### Objectif de l'exercice:
Répondez aux questions suivantes à partir de l'arrêt de la cour d'appel de Paris :
(a) Quel tribunal a rendu le jugement déféré à la cour, et à quelle date ?
(b) À quelle date l'affaire a-t-elle été débattue devant la cour ?
(c) À quel montant total le redressement a-t-il été fixé à l'issue de la période contradictoire ?

### Extrait:
┌────────
RÉPUBLIQUE FRANÇAISE
AU NOM DU PEUPLE FRANÇAIS
COUR D'APPEL DE PARIS
Pôle 6 - Chambre 12
ARRÊT DU 24 Juin 2022
(n° , 6 pages)
Numéro d'inscription au répertoire général : S N° RG 18/10015 - N° Portalis 35L7-V-B7C-B6JOE
Décision déférée à la Cour : jugement rendu le 29 Juin 2018 par le Tribunal des Affaires de Sécurité Sociale de BOBIGNY RG n° 17/01828
APPELANTE
URSSAF - ILE DE FRANCE
Département du contentieux amiable et judiciaire
[Adresse 5]
[Localité 2]
représentée par Mme [W] [K] en vertu d'un pouvoir général
INTIMEE
SAS [3]
[Adresse 7]
[Adresse 7]
[Localité 1]
représentée par Me Abdelmalik DOUAOUI, avocat au barreau de HAUTS-DE-SEINE substitué par Me Julia NIEL-DETERNE, avocat au barreau de HAUTS-DE-SEINE
COMPOSITION DE LA COUR :
L'affaire a été débattue le 21 Avril 2022, en audience publique et double-rapporteur, les parties ne s'y étant pas opposées, devant Monsieur Raoul CARBONARO, Président de chambre, et Monsieur Gilles REVELLES, Conseiller, chargés du rapport.
Ces magistrats ont rendu compte des plaidoiries dans le délibéré de la cour, composée de :
Monsieur Raoul CARBONARO, Président de chambre
Monsieur Gilles REVELLES, Conseiller
Monsieur Lionel LAFON, Conseiller
Greffier : Madame Joanna FABBY, lors des débats
ARRET :
- CONTRADICTOIRE
- prononcé
par mise à disposition de l'arrêt au greffe de la cour, initialement prévu le 17 juin 2022 et prorogé au 24 juin 2022, les parties en ayant été préalablement avisées dans les conditions prévues au deuxième alinéa de l'article 450 du code de procédure civile.
-signé par Monsieur Raoul CARBONARO, Président de chambre, et par Madame Claire BECCAVIN, greffière à laquelle la minute de la décision a été remise par le magistrat signataire.
La cour statue sur l'appel interjeté par l'union pour le recouvrement des cotisations de sécurité sociale et d'allocations familiales (l'Urssaf) d'un jugement rendu le 29 juin 2018 par le tribunal des affaires de sécurité sociale de Bobigny dans un litige l'opposant à la société [3] (la société).
FAITS, PROCÉDURE, PRÉTENTIONS ET MOYENS DES PARTIES
Les circonstances de la cause ayant été correctement rapportées par le tribunal dans son jugement au contenu duquel la cour entend se référer pour un plus ample exposé, il suffit de rappeler que suite à un contrôle comptable d'assiette portant sur la période allant du 1er janvier 2014 au 31 décembre 2015, le service du contrôle de l'Urssaf a notifié à la société une lettre d'observations du 2 novembre 2016 comportant 34 chefs de redressement envisagé à hauteur d'un montant total fixé, à l'issue de la période contradictoire, à 165 551 euros ; qu'après mise en demeure du 27 juillet 2017, la société a saisi la commission de recours amiable en contestation des chefs n°8, 22, 23, 24 et 34 et en demande de remise des majorations de retard ; que par décision du 20 décembre 2017, la commission de recours amiable a rejeté le recours de la société sur les chefs n°8, 14 et 22 et a partiellement fait droit aux contestations des chefs n°23, 24, et 34 ; que la société a porté le litige le 27 octobre 2017 sur les chefs n°8, 14 et 22 devant le tribunal des affaires de sécurité sociale de Bobigny.
└────────
### Liste des données:
┌────────
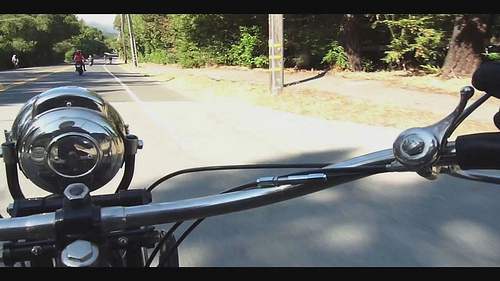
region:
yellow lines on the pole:
[259, 28, 294, 86]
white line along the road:
[101, 67, 149, 104]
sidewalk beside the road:
[175, 36, 251, 92]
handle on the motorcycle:
[434, 72, 498, 183]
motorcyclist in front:
[55, 40, 102, 82]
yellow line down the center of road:
[16, 66, 67, 81]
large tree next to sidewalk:
[419, 15, 481, 82]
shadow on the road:
[183, 143, 497, 277]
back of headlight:
[12, 90, 140, 176]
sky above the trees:
[79, 16, 132, 38]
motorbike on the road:
[64, 41, 93, 76]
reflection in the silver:
[36, 116, 108, 173]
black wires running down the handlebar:
[129, 141, 441, 266]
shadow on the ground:
[137, 138, 499, 265]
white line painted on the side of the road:
[104, 55, 186, 137]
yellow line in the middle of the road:
[0, 57, 70, 101]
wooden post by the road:
[258, 13, 294, 96]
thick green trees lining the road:
[3, 16, 125, 66]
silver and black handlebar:
[169, 41, 499, 234]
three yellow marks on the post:
[264, 35, 285, 74]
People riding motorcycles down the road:
[69, 47, 95, 74]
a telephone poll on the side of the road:
[266, 13, 286, 94]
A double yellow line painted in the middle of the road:
[0, 62, 72, 98]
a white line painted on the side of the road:
[101, 59, 218, 166]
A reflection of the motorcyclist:
[28, 116, 110, 169]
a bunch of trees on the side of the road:
[115, 10, 498, 77]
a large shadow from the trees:
[138, 145, 498, 271]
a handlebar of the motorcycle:
[161, 55, 498, 224]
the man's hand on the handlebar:
[469, 55, 499, 127]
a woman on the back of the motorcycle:
[72, 50, 86, 74]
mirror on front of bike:
[22, 108, 164, 193]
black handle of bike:
[442, 112, 498, 164]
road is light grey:
[202, 122, 324, 169]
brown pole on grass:
[267, 1, 287, 86]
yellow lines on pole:
[262, 35, 284, 88]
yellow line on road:
[0, 55, 77, 107]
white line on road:
[96, 60, 185, 159]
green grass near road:
[247, 82, 384, 124]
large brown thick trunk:
[431, 7, 493, 86]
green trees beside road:
[113, 21, 441, 70]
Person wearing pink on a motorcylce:
[70, 47, 90, 75]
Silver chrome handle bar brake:
[391, 82, 473, 179]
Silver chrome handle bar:
[0, 134, 457, 250]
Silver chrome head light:
[3, 82, 131, 192]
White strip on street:
[98, 50, 150, 102]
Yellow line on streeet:
[0, 57, 78, 105]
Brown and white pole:
[259, 11, 286, 101]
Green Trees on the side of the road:
[114, 11, 487, 78]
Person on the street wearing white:
[6, 49, 21, 71]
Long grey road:
[0, 49, 497, 269]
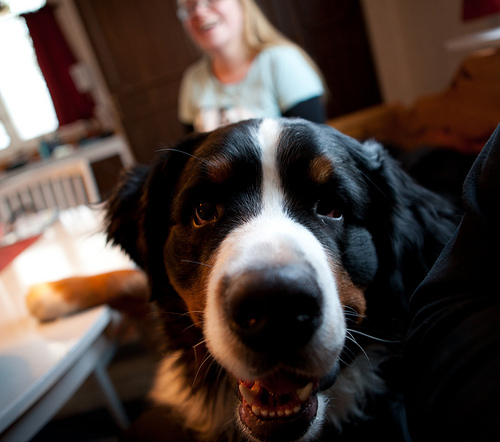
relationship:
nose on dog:
[224, 264, 324, 353] [99, 121, 452, 438]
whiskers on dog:
[331, 304, 396, 376] [99, 121, 452, 438]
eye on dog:
[192, 197, 222, 227] [99, 121, 452, 438]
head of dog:
[153, 116, 390, 440] [99, 121, 452, 438]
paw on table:
[21, 282, 68, 324] [5, 190, 163, 420]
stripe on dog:
[252, 114, 292, 223] [99, 121, 452, 438]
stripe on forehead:
[252, 114, 292, 223] [175, 123, 364, 203]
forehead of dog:
[175, 123, 364, 203] [99, 121, 452, 438]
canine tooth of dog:
[239, 382, 315, 418] [75, 114, 431, 439]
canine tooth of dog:
[239, 382, 315, 418] [78, 131, 456, 412]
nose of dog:
[224, 264, 324, 353] [135, 97, 445, 404]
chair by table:
[2, 153, 104, 232] [0, 207, 146, 439]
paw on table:
[21, 282, 68, 324] [0, 211, 131, 438]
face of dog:
[167, 120, 372, 440] [99, 121, 452, 438]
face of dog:
[167, 120, 372, 440] [75, 114, 431, 439]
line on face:
[253, 113, 285, 211] [167, 120, 372, 440]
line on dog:
[253, 113, 285, 211] [75, 114, 431, 439]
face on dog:
[167, 120, 372, 440] [105, 90, 468, 431]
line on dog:
[253, 113, 285, 211] [105, 90, 468, 431]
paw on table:
[21, 282, 68, 324] [0, 207, 146, 439]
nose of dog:
[224, 264, 324, 353] [99, 121, 452, 438]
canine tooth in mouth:
[239, 382, 315, 418] [212, 347, 341, 437]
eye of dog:
[310, 194, 346, 221] [26, 114, 458, 438]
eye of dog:
[188, 196, 222, 230] [26, 114, 458, 438]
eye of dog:
[192, 197, 222, 227] [45, 111, 467, 426]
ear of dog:
[358, 134, 469, 305] [99, 121, 452, 438]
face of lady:
[174, 0, 244, 49] [175, 0, 330, 132]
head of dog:
[106, 116, 452, 440] [103, 108, 498, 436]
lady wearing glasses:
[175, 6, 329, 131] [174, 4, 196, 20]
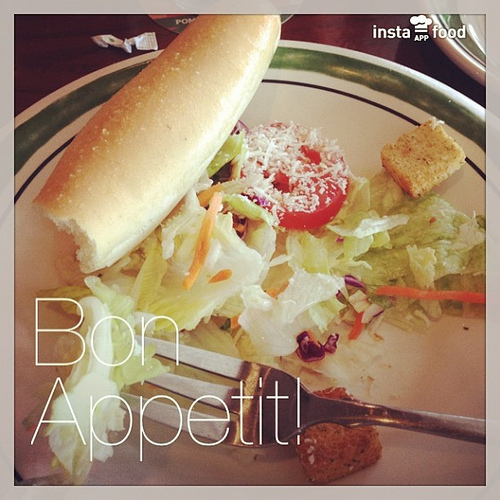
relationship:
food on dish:
[25, 33, 477, 475] [19, 29, 484, 490]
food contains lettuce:
[25, 33, 477, 475] [366, 211, 454, 272]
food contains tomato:
[25, 33, 477, 475] [242, 125, 352, 229]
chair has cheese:
[245, 126, 325, 163] [230, 109, 355, 219]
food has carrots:
[25, 33, 477, 475] [369, 282, 486, 307]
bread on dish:
[34, 25, 276, 286] [19, 29, 484, 490]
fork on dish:
[105, 324, 487, 491] [19, 29, 484, 490]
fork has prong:
[105, 324, 487, 491] [127, 344, 223, 427]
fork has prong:
[105, 324, 487, 491] [143, 362, 233, 405]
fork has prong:
[105, 324, 487, 491] [116, 399, 239, 455]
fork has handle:
[105, 324, 487, 491] [252, 363, 439, 451]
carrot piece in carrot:
[374, 285, 484, 306] [375, 281, 485, 309]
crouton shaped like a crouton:
[376, 121, 466, 198] [376, 121, 466, 198]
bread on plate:
[34, 14, 284, 273] [303, 30, 498, 185]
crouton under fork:
[293, 417, 390, 486] [124, 335, 390, 464]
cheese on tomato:
[241, 125, 346, 228] [242, 125, 352, 229]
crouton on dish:
[376, 121, 466, 198] [19, 29, 484, 490]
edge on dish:
[401, 67, 441, 87] [19, 29, 484, 490]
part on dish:
[410, 334, 472, 391] [19, 29, 484, 490]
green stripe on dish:
[12, 31, 482, 208] [19, 29, 484, 490]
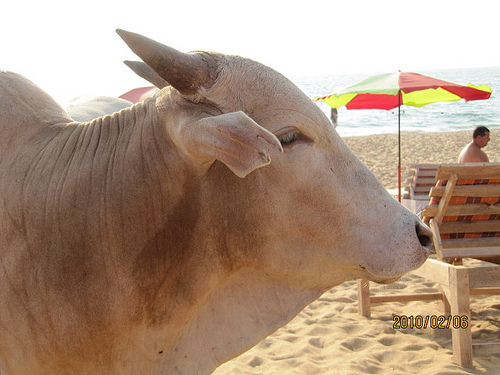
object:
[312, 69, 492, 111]
umbrella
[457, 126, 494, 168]
man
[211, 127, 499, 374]
beach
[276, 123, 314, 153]
eye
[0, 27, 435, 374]
cow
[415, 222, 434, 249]
nostril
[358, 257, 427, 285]
mouth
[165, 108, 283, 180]
ear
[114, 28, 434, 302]
head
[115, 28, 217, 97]
horn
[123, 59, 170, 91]
horn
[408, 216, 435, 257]
nose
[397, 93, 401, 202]
pole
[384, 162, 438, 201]
beach chair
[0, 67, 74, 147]
hump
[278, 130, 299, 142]
eyelashes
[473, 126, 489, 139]
hair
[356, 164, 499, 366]
chair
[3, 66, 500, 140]
water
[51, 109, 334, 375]
neck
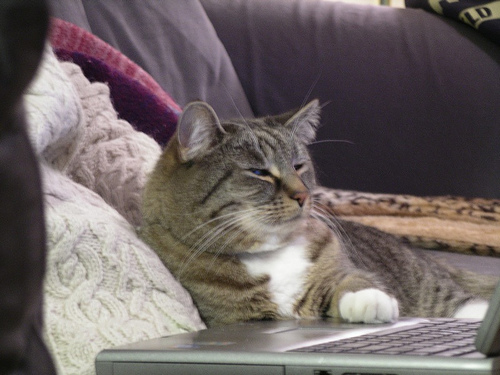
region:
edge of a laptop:
[364, 328, 381, 346]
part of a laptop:
[196, 360, 208, 365]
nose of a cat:
[276, 130, 299, 232]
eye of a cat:
[248, 150, 268, 187]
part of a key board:
[363, 341, 368, 355]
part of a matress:
[401, 194, 414, 199]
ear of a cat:
[207, 170, 221, 207]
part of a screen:
[481, 308, 491, 327]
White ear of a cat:
[154, 90, 235, 172]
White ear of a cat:
[272, 98, 342, 155]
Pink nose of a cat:
[285, 176, 315, 216]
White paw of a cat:
[323, 264, 436, 343]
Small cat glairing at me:
[145, 82, 355, 259]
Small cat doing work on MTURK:
[107, 83, 442, 370]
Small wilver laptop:
[114, 291, 476, 373]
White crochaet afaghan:
[38, 103, 136, 325]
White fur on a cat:
[235, 245, 315, 300]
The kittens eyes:
[228, 155, 317, 185]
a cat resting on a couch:
[138, 102, 498, 324]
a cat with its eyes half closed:
[238, 155, 310, 186]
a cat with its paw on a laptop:
[331, 276, 401, 323]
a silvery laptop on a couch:
[91, 274, 498, 372]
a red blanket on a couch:
[48, 18, 188, 143]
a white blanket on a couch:
[15, 43, 205, 373]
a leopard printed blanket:
[321, 185, 498, 255]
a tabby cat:
[147, 100, 497, 327]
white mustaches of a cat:
[163, 197, 367, 280]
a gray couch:
[50, 2, 495, 198]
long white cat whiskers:
[180, 197, 292, 284]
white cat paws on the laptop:
[338, 287, 400, 327]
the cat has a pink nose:
[291, 188, 310, 205]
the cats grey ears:
[174, 99, 231, 160]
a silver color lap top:
[94, 322, 498, 374]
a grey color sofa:
[185, 0, 495, 95]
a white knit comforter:
[25, 45, 155, 347]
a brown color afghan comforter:
[333, 167, 496, 243]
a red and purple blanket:
[51, 14, 175, 141]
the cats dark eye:
[248, 166, 271, 178]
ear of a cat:
[167, 100, 232, 156]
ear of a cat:
[268, 95, 330, 140]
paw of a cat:
[334, 285, 406, 321]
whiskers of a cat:
[162, 193, 279, 281]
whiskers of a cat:
[309, 189, 359, 259]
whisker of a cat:
[215, 78, 260, 144]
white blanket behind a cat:
[14, 39, 216, 373]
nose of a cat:
[285, 182, 312, 209]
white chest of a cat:
[245, 238, 320, 310]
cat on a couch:
[117, 95, 499, 335]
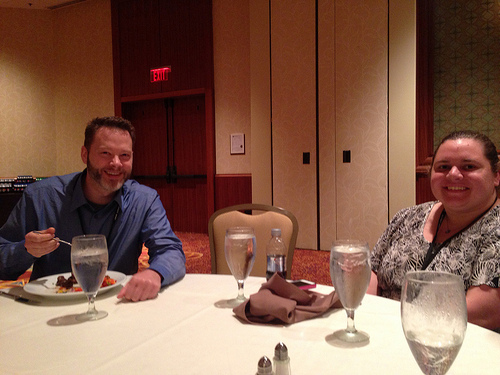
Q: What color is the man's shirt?
A: Dark blue.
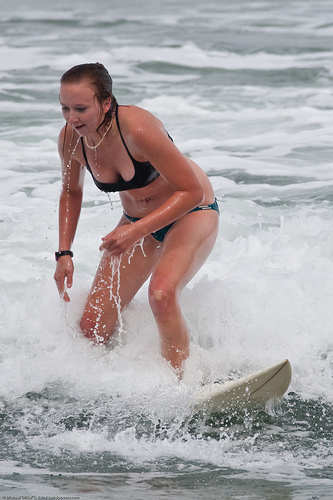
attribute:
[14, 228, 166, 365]
ocean wave — small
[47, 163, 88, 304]
arm — pictured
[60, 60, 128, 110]
hair — black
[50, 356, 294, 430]
surf board — white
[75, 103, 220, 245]
bikini — black, green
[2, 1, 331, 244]
water — gray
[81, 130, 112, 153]
necklace — white, beaded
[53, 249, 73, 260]
watch — black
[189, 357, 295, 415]
surfboard — brown, white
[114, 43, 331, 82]
wave — white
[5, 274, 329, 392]
wave — white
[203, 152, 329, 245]
wave — white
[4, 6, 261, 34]
wave — white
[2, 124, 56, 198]
wave — white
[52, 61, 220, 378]
woman — pictured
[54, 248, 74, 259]
watch — water proof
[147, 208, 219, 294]
thigh — pictured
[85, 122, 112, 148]
necklace — white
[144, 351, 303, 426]
board — white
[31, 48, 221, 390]
human — female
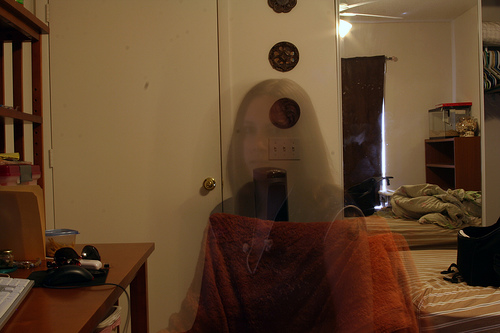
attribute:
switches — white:
[265, 139, 304, 162]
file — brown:
[3, 184, 50, 270]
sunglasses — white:
[54, 237, 100, 265]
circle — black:
[268, 97, 301, 127]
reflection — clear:
[173, 77, 376, 332]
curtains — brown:
[337, 55, 412, 220]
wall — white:
[36, 41, 493, 260]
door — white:
[49, 3, 221, 326]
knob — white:
[189, 170, 254, 210]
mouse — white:
[26, 263, 97, 293]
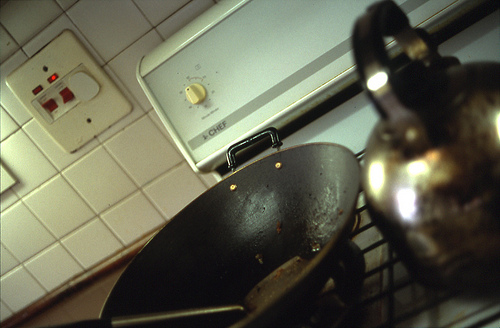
└────────
### Résultat:
(a) Le tribunal des affaires de sécurité sociale de Bobigny, le 29 juin 2018.
(b) Le 21 avril 2022.
(c) 165 551 euros.